Il canto diciannovesimo dell'Inferno di Dante in Hell in the Cave si piazza, più o meno, al centro dello spettacolo, sia fisicamente che temporalmente. Come fosse al centro, galleggiante, tra passato e presente. Nella Divina Commedia è una decisa invettiva contro i simoniaci, coloro per vendono per danaro le cose sacre e coloro che prostituiscono la propria coscienza.
I simoniaci sono coloro che si sono macchiati del peccato di simonia, ovvero coloro che hanno venduto assoluzioni, benedizioni, favori religiosi o anche cariche religiose in cambio di denaro. Nella Divina Commedia, così come in Hell in the Cave, si ritrovano a testa in giù, conficcati nelle buche. Niccolo III, papa Gaetano Orsini è diventa simbolo della simonia, a sua volta allegoria del malcostume, sempre esistito e in questi tempi, soprattutto in Italia tanto opprimente, della corruzione.

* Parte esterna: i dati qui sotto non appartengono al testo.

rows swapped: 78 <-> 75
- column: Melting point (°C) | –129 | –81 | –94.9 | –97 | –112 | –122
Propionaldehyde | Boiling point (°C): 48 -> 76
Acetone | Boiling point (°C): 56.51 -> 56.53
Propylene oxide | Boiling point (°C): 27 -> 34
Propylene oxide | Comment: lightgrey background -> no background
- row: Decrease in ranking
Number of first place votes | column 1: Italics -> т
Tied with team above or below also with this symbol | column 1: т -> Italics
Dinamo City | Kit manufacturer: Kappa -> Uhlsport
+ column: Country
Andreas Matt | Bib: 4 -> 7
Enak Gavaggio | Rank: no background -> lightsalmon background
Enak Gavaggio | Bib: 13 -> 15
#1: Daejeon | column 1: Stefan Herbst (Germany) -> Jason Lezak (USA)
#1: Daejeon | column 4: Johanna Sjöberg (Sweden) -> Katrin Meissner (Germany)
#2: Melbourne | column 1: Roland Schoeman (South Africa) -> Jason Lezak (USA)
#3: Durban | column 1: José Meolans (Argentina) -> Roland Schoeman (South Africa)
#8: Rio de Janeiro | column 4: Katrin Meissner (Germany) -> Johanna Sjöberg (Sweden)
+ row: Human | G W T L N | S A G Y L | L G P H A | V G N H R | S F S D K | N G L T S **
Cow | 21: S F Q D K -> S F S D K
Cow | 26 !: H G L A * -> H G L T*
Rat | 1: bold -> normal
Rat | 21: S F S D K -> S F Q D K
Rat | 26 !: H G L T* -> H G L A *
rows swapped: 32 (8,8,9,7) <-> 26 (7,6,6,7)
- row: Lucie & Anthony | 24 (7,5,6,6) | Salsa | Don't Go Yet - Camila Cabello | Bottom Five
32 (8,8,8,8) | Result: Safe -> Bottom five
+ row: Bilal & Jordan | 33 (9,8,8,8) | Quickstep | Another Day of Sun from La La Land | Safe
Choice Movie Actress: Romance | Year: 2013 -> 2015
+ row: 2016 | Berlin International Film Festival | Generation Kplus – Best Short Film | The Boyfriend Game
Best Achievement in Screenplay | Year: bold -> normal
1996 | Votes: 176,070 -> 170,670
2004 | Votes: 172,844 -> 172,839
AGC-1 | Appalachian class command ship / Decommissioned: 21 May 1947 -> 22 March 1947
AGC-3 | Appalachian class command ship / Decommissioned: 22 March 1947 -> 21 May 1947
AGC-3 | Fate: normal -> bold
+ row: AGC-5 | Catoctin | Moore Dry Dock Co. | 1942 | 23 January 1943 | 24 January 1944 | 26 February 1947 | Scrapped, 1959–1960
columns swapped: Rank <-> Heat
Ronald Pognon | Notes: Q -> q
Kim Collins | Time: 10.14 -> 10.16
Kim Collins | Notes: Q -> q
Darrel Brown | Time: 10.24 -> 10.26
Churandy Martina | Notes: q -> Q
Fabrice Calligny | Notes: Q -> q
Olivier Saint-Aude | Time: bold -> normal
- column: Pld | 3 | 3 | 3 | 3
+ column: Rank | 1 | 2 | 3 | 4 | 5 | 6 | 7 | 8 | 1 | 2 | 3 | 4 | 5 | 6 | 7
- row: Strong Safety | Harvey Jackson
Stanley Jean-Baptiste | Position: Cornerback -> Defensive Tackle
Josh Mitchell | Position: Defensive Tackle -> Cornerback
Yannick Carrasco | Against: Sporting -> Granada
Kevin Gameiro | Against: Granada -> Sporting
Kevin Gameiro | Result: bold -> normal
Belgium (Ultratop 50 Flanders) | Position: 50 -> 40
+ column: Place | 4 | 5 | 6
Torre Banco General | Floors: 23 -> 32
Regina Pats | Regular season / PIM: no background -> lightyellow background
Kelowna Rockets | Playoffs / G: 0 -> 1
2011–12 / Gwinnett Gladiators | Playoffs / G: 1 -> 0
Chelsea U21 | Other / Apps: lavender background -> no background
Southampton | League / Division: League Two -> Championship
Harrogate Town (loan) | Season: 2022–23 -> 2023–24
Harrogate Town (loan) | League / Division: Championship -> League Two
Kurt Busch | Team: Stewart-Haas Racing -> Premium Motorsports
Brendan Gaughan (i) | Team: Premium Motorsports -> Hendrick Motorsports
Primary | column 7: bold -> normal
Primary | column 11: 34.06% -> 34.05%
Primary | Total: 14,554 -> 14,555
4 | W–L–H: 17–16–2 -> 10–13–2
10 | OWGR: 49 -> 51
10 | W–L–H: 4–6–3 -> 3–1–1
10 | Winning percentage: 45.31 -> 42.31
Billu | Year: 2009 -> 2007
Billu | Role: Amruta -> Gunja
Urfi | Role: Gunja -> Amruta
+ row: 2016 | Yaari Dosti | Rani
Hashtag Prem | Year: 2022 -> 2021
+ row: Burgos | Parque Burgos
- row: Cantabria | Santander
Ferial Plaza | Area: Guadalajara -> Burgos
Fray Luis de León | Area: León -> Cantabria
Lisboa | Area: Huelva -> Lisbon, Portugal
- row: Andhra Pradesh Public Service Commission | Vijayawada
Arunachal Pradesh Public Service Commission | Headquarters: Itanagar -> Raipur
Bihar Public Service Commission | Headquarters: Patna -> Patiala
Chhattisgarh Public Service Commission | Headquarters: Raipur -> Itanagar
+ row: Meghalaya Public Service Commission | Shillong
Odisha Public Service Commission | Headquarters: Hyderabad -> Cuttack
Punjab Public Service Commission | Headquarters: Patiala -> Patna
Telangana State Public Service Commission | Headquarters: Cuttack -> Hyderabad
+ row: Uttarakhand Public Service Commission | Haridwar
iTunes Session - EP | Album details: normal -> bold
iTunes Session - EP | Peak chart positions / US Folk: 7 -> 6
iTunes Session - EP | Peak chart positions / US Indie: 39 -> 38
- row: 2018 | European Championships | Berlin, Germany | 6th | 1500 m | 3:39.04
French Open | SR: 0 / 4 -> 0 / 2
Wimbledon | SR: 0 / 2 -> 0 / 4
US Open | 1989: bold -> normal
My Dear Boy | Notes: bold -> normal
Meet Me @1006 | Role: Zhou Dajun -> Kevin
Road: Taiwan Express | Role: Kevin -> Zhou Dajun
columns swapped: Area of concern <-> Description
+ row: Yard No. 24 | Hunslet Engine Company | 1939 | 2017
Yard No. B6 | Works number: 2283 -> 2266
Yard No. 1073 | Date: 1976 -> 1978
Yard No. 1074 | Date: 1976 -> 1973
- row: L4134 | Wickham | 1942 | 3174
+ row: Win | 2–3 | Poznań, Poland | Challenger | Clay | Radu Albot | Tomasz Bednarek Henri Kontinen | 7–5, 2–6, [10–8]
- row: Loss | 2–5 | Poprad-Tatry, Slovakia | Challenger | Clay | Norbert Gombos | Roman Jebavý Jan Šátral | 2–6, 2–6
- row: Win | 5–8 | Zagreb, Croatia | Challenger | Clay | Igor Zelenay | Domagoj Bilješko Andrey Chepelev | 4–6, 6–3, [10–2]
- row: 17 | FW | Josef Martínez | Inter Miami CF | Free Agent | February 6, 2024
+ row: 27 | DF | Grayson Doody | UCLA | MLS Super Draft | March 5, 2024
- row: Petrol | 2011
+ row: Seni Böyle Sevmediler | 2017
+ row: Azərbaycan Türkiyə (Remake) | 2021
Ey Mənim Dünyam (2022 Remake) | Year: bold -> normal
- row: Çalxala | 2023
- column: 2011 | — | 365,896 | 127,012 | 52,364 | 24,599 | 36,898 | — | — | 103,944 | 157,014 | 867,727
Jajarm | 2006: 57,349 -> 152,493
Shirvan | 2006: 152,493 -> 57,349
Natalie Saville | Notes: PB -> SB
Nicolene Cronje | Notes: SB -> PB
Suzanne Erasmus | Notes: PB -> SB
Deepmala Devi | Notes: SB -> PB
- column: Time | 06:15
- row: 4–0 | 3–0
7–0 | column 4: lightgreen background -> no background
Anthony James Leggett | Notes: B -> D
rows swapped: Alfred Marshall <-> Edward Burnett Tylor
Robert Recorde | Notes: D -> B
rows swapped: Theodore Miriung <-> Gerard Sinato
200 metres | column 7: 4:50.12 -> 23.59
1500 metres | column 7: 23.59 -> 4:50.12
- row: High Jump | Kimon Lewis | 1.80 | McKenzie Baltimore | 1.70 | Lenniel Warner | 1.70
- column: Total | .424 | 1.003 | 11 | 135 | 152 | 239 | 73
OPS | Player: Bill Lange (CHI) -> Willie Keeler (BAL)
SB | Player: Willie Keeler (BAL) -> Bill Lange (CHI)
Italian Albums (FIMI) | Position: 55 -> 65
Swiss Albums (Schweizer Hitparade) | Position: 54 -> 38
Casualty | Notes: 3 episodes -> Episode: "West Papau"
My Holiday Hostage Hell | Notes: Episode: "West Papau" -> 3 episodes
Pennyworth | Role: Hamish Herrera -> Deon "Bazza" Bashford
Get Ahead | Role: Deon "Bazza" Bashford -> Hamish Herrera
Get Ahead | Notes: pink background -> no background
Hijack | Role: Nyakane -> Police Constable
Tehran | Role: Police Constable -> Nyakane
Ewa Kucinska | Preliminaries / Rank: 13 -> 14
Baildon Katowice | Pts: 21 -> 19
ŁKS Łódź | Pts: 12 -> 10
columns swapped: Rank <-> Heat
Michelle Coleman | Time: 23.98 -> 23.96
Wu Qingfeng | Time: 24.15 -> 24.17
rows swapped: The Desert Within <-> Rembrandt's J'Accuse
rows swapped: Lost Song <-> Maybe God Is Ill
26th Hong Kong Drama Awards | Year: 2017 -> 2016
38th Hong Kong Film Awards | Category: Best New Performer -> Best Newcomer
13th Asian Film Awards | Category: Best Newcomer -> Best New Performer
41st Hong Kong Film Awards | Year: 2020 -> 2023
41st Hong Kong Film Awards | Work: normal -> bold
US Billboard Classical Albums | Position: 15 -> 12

La corruzione, la vendita per denaro del bene comune, lo scambio pagato per ottenere assoluzioni, raccomandazioni, favori personali e istituzionali, è un cancro che divora la società. Dante dimostra lungimiranza: lo punisce con la legge del contrappasso, conficcando le anime prave come pali nella pietra infernale a testa in giù, con le piante dei piedi torturate dalle fiamme ardenti, destinate, all'arrivo dell'anima simoniaca del successore, a inserirsi, schiacciata e informe, nella pietra, nel buio e solitudine immense e perpetue dell'eternità infernale.
Il Canto (forse) più attuale: voi, del vostro tempo, chi piazzereste a testa in giù?